Pythonを使っていない人にも影響がある

実害のあるアプリケーションは少ないと思うが、
"すでにサポート終了の「Python 2」にも影響がある"
影響範囲を考慮して対策を検討した方が良い。

なぜなら、Linux系のOSはpythonを利用したパッケージマネージャが必須環境になっており、特にRedhat系、ユーザーが多いCentOS7は現行でpython2が利用されている環境が多く、放置していると公開された脆弱性を悪用する攻撃が増え続けることになる。

OSから削除できないPython2

  • CentOS6以前
    パッケージマネージャのyumがpython2.7に依存しているので、python2を削除できない。
    【対策】既にサポート切れなので早急にOSをアップグレード or リプレイスしましょう。

  • CentOS7
    CentOS7のパッケージマネージャのyumはpython2.7でしか動かない。
    yumの代わりになるdnfも提供されているが、CentOS7用のdnfはpython2.7が必須。
    【対策】暫定対策として、python2を残したまま、pyenvやvirtualenvを利用してpython2が参照されないようにするとよい。
    python2系を使わないように恒久対策するには、CentOS8へアップグレードする必要があるのだが、python2を削除するには参照しているパッケージも整理する必要がある。

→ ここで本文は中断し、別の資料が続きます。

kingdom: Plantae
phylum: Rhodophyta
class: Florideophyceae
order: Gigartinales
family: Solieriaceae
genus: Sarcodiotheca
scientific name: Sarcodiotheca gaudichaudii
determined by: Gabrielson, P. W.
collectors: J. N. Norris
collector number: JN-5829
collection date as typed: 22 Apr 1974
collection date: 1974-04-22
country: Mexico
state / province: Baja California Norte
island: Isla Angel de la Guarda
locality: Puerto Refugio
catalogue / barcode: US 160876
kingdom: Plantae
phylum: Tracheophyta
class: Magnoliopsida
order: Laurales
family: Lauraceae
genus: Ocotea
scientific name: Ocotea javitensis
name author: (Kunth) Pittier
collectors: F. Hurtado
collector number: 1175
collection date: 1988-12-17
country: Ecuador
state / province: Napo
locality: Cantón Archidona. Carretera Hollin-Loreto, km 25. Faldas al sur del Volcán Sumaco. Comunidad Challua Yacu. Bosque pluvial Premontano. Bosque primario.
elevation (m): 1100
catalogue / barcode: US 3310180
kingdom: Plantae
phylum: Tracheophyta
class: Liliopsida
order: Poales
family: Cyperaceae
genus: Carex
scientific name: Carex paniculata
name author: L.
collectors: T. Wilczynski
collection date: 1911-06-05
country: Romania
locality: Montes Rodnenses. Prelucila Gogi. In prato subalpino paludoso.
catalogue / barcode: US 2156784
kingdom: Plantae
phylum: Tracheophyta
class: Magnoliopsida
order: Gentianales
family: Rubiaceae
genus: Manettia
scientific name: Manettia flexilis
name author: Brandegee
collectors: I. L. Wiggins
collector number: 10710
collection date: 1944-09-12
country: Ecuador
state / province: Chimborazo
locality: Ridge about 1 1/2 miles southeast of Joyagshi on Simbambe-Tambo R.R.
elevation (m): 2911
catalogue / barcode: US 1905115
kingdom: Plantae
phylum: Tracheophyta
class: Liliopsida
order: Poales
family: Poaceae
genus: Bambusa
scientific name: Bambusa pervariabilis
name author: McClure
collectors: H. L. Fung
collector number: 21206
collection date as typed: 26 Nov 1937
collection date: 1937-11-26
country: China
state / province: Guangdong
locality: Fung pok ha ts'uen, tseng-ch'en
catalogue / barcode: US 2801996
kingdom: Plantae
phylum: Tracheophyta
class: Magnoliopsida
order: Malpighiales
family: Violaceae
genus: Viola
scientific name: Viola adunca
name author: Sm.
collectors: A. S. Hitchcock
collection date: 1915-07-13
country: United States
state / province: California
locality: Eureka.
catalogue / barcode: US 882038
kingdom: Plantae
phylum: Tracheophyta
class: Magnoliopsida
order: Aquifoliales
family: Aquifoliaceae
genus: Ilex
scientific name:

  • CentOS8, CentOS8 stream
    CentOS8のパッケージマネージャのdnfはpython3だけで実行可能で、python2がインストールされていない環境でも問題ない。
    但し、CentOS8は2021年でサポートを終了するため、CentOS8 streamへ移行する等の対策も必要になる。

  • Ubuntu16.04 以前
    Ubuntu16のパッケージマネージャapt-getもpython2系に依存しているのでpython2を削除することができない。
    【対策】既にサポート切れなので早急にOSをアップグレード or リプレイスしましょう。

  • Ubuntu18.04 以降
    Ubuntu18.04~20.04 のパッケージマネージャaptはpython3だけで実行可能。python2は削除しても問題ない。
    【対策】python3をインストールした後にdnfをインストール、dnfがpython3で動作することを確認してからpython2をremoveする。

そもそもpythonは脆弱性スキャナで評価すると、python2だけでなく必須コンポーネントのpyevn,venv等もずっと未修整の脆弱性が含まれている扱いになっている。
オンプレでもクラウドでも脆弱性は避けられないので、基本的なセキュリティリスクと対策を知っておいた方がいい。